Hockney and Falco met in 2000 as a result of an article published in the New Yorker magazine by the art critic Lawrence Weschler, in which Hockney described his theory that artists likely used optics much further back in art history than was previously thought. Searching for ways to quantify his theory, Hockney began collaborating with Falco and the two embarked on an intense period of interdisciplinary inquiry. What resulted was the publication of ‘The Hockney–Falco Thesis’ – a title coined by the European Science Foundation for Hockney and Falco’s papers in which they describe their findings. Remarking on their groundbreaking work together Falco says, "Each of us brought to the task different sets of skills, both of which were required, and as a result we learned a great deal from each other."

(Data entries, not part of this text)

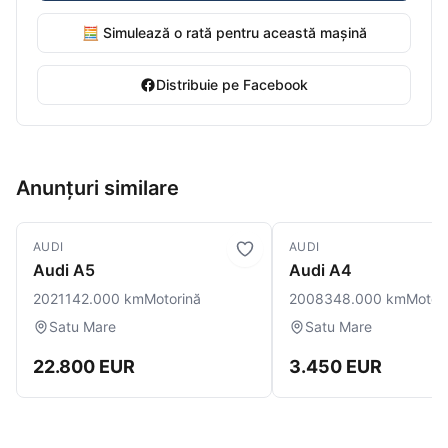
🧮 Simulează o rată pentru această mașină
Distribuie pe Facebook
Anunțuri similare
AUDI
AUDI
Audi A5
Audi A4
2021
142.000 km
Motorină
2008
348.000 km
Motor
Satu Mare
Satu Mare
22.800 EUR
3.450 EUR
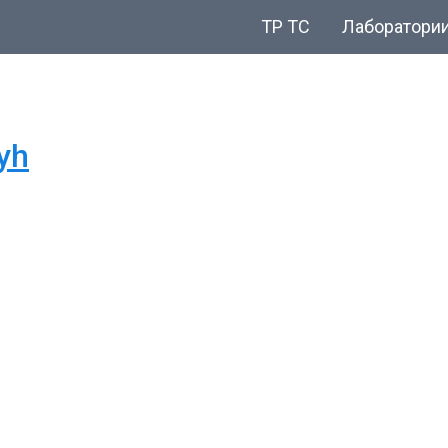
ТР ТС
Лаборатори
yh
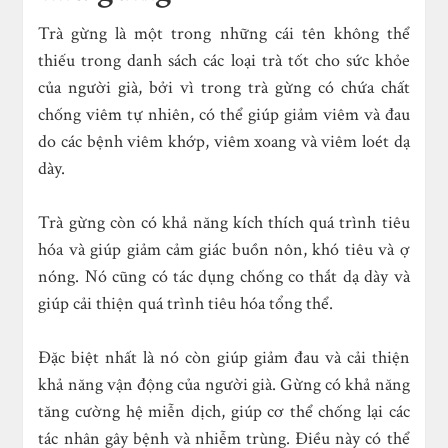
Trà gừng là một trong những cái tên không thể
thiếu trong danh sách các loại trà tốt cho sức khỏe
của người già, bởi vì trong trà gừng có chứa chất
chống viêm tự nhiên, có thể giúp giảm viêm và đau
do các bệnh viêm khớp, viêm xoang và viêm loét dạ
dày.
Trà gừng còn có khả năng kích thích quá trình tiêu
hóa và giúp giảm cảm giác buồn nôn, khó tiêu và ợ
nóng. Nó cũng có tác dụng chống co thắt dạ dày và
giúp cải thiện quá trình tiêu hóa tổng thể.
Đặc biệt nhất là nó còn giúp giảm đau và cải thiện
khả năng vận động của người già. Gừng có khả năng
tăng cường hệ miễn dịch, giúp cơ thể chống lại các
tác nhân gây bệnh và nhiễm trùng. Điều này có thể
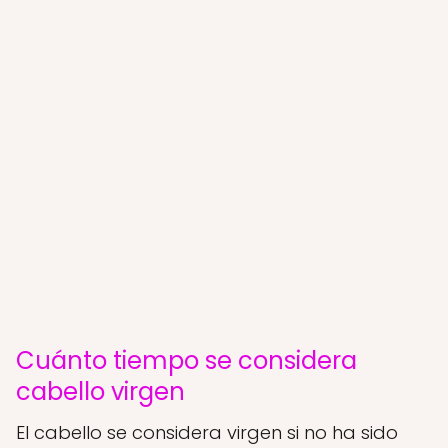
Cuánto tiempo se considera
cabello virgen
El cabello se considera virgen si no ha sido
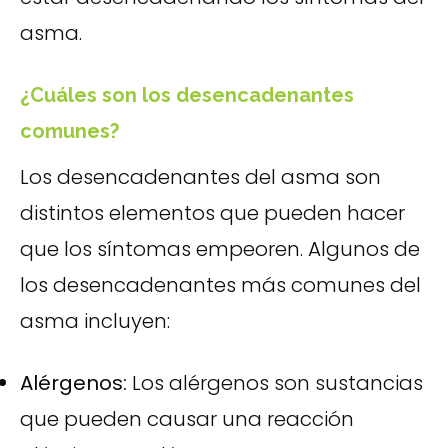
asma.
¿Cuáles son los desencadenantes
comunes?
Los desencadenantes del asma son
distintos elementos que pueden hacer
que los síntomas empeoren. Algunos de
los desencadenantes más comunes del
asma incluyen:
Alérgenos:
Los alérgenos son sustancias
que pueden causar una reacción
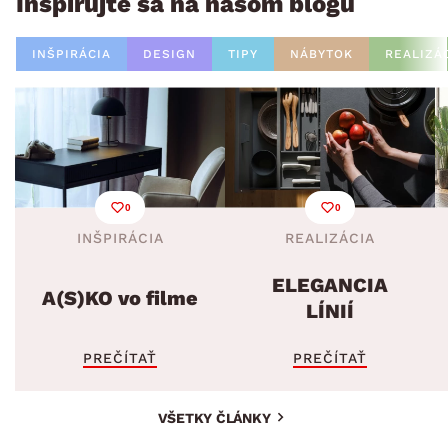
Inšpirujte sa na našom blogu
INŠPIRÁCIA
DESIGN
TIPY
NÁBYTOK
REALIZÁ
0
0
INŠPIRÁCIA
REALIZÁCIA
ELEGANCIA
A(S)KO vo filme
LÍNIÍ
PREČÍTAŤ
PREČÍTAŤ
VŠETKY ČLÁNKY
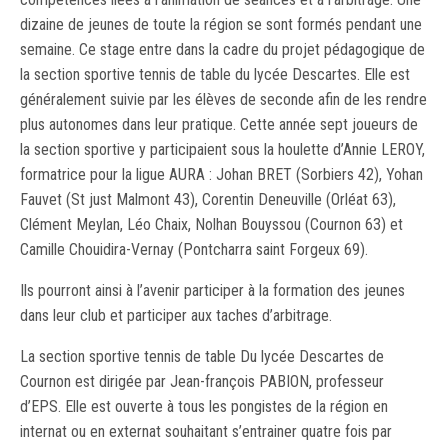
dizaine de jeunes de toute la région se sont formés pendant une
semaine. Ce stage entre dans la cadre du projet pédagogique de
la section sportive tennis de table du lycée Descartes. Elle est
généralement suivie par les élèves de seconde afin de les rendre
plus autonomes dans leur pratique. Cette année sept joueurs de
la section sportive y participaient sous la houlette d’Annie LEROY,
formatrice pour la ligue AURA : Johan BRET (Sorbiers 42), Yohan
Fauvet (St just Malmont 43), Corentin Deneuville (Orléat 63),
Clément Meylan, Léo Chaix, Nolhan Bouyssou (Cournon 63) et
Camille Chouidira-Vernay (Pontcharra saint Forgeux 69).
Ils pourront ainsi à l’avenir participer à la formation des jeunes
dans leur club et participer aux taches d’arbitrage.
La section sportive tennis de table Du lycée Descartes de
Cournon est dirigée par Jean-françois PABION, professeur
d’EPS. Elle est ouverte à tous les pongistes de la région en
internat ou en externat souhaitant s’entrainer quatre fois par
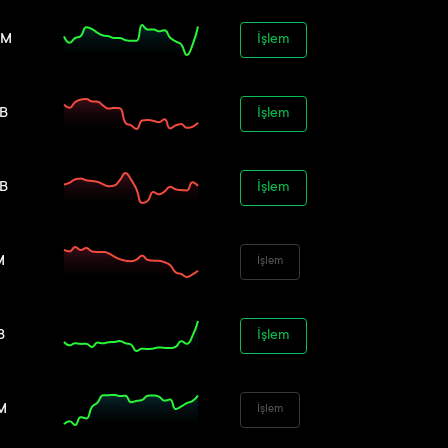
7M
İşlem
3B
İşlem
9B
İşlem
M
İşlem
B
İşlem
M
İşlem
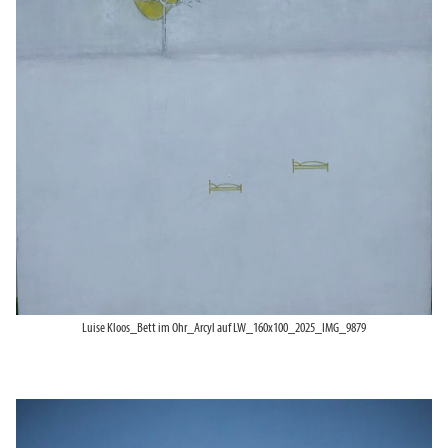
Luise Kloos_Bett im Ohr_Arcyl auf LW_160x100_2025_IMG_9879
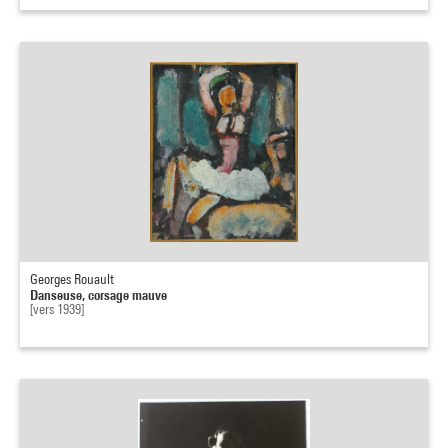
Georges Rouault
Danseuse, corsage mauve
[vers 1939]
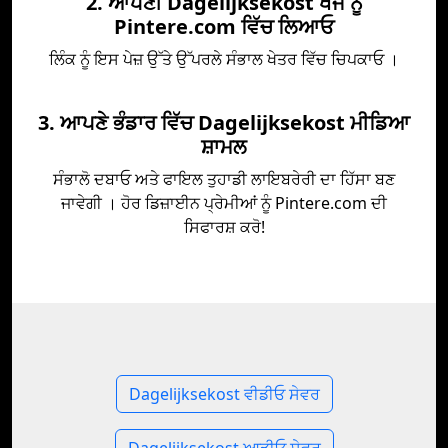
2. ਆਪਣੀ Dagelijksekost ਖੋਜ ਨੂੰ
Pintere.com ਵਿੱਚ ਲਿਆਓ
ਲਿੰਕ ਨੂੰ ਇਸ ਪੇਜ਼ ਉੱਤੇ ਉੱਪਰਲੇ ਸੰਭਾਲ ਖੇਤਰ ਵਿੱਚ ਚਿਪਕਾਓ ।
3. ਆਪਣੇ ਭੰਡਾਰ ਵਿੱਚ Dagelijksekost ਮੀਡਿਆ
ਸ਼ਾਮਲ
ਸੰਭਾਲੋ ਦਬਾਓ ਅਤੇ ਫਾਇਲ ਤੁਹਾਡੀ ਲਾਇਬਰੇਰੀ ਦਾ ਹਿੱਸਾ ਬਣ
ਜਾਵੇਗੀ । ਹੋਰ ਡਿਜ਼ਾਈਨ ਪ੍ਰੇਮੀਆਂ ਨੂੰ Pintere.com ਦੀ
ਸਿਫਾਰਸ਼ ਕਰੋ!
Dagelijksekost ਵੀਡੀਓ ਸੇਵਰ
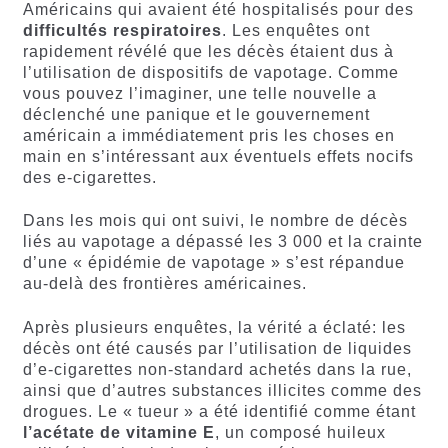
Américains qui avaient été hospitalisés pour des
difficultés respiratoires
. Les enquêtes ont
rapidement révélé que les décès étaient dus à
l’utilisation de dispositifs de vapotage. Comme
vous pouvez l’imaginer, une telle nouvelle a
déclenché une panique et le gouvernement
américain a immédiatement pris les choses en
main en s’intéressant aux éventuels effets nocifs
des e-cigarettes.
Dans les mois qui ont suivi, le nombre de décès
liés au vapotage a dépassé les 3 000 et la crainte
d’une « épidémie de vapotage » s’est répandue
au-delà des frontières américaines.
Après plusieurs enquêtes, la vérité a éclaté: les
décès ont été causés par l’utilisation de liquides
d’e-cigarettes non-standard achetés dans la rue,
ainsi que d’autres substances illicites comme des
drogues. Le « tueur » a été identifié comme étant
l’acétate de vitamine E
, un composé huileux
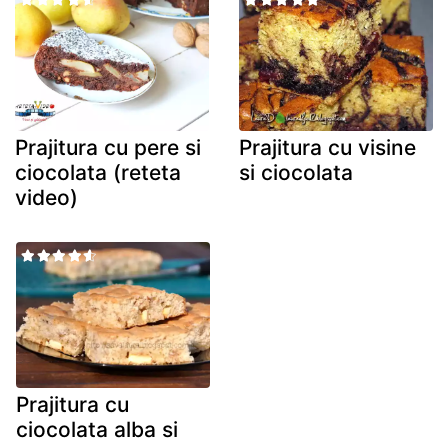
Prajitura cu pere si
Prajitura cu visine
ciocolata (reteta
si ciocolata
video)
Prajitura cu
ciocolata alba si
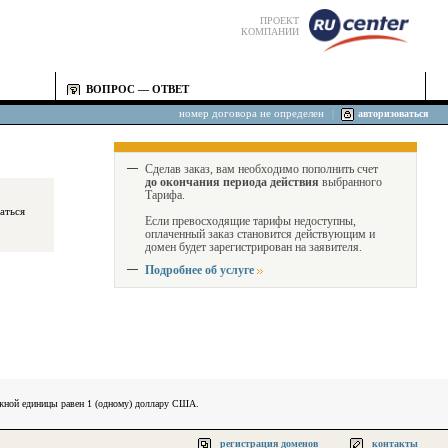
ПРОЕКТ
КОМПАНИИ
ВОПРОС — ОТВЕТ
номер договора не определен
|
авторизоваться
Сделав заказ, вам необходимо пополнить счет
до окончания периода действия
выбранного
Тарифа.
Если превосходящие тарифы недоступны,
оплаченный заказ становится действующим и
домен будет зарегистрирован на заявителя.
Подробнее об услуге
ежной единицы равен 1 (одному) доллару США.
регистрация доменов
контакты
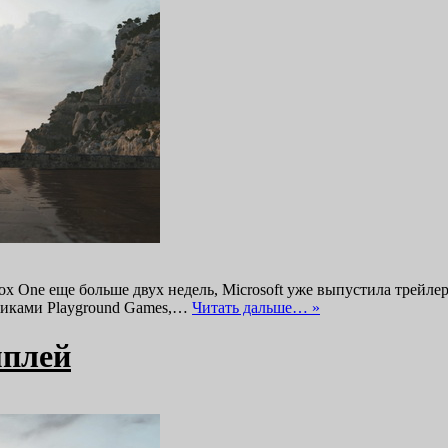
Xbox One еще больше двух недель, Microsoft уже выпустила трей
чиками Playground Games,…
Читать дальше… »
мплей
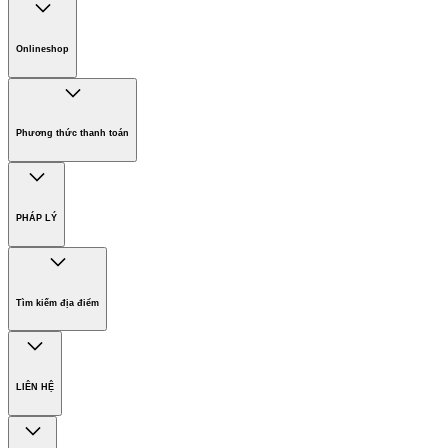
Chính sách bảo hành các sản phẩm
Chính sách giao hàng
Onlineshop
Phương thức thanh toán
Hàng gia dụng
Phương thức thanh toán
PHÁP LÝ
Bản quyền
Miễn trừ trách nhiệm
Tìm kiếm địa điểm
Điều khoản sử dụng website
Chính sách bảo vệ dữ liệu cá nhân
Thông tin đơn vị chủ quản
LIÊN HỆ
Công ty TNHH MTV KARCHER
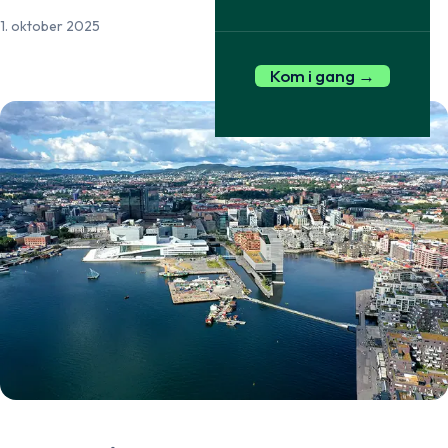
1. oktober 2025
Kom i gang →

Hockney and Falco showed that artists, not scientists, were the first to use lenses and mirrors to project images, and they did so starting at the dawn of the Renaissance. Even today Falco finds many people are astonished to learn that a lens from a pair of spectacles, or that a simple magnifying mirror, is all anyone needs to project a large, color image onto a wall or canvas (to watch a video demonstration of this please visit Falco’s website: www.optics.arizona.edu/research/faculty/profile/charles-m-falco).
Dr. Charles Falco is a Fellow of the APS, IEEE and OSA. He has published more than 250 scientific manuscripts, co-edited two books, has seven U.S. patents, and has given more than 200 invited talks on his research involving various physical properties of thin film materials, at conferences and research institutions in over 20 countries. In 1998, Falco was co-recipient of an award from the International Association of Art Critics for his work as co-curator of the Solomon R. Guggenheim museum's "The Art of the Motorcycle," for which he also wrote the exhibition catalog's introductory essay and bibliography. With over 2 million visitors in New York, Chicago, Bilbao, and the Guggenheim Las Vegas, ‘The Art of the Motorcycle’ was by far the most successful exhibition of industrial design ever assembled. His collaboration with David Hockney on the use of optics by Renaissance painters has been profiled in numerous articles in the popular press, a BBC documentary and the CBS show ’60 minutes.’ Falco has given over 100 talks on this work in museums, conferences and scientific institutions on five continents, and his current research includes applying insights from this work to machine vision and computerized image analysis.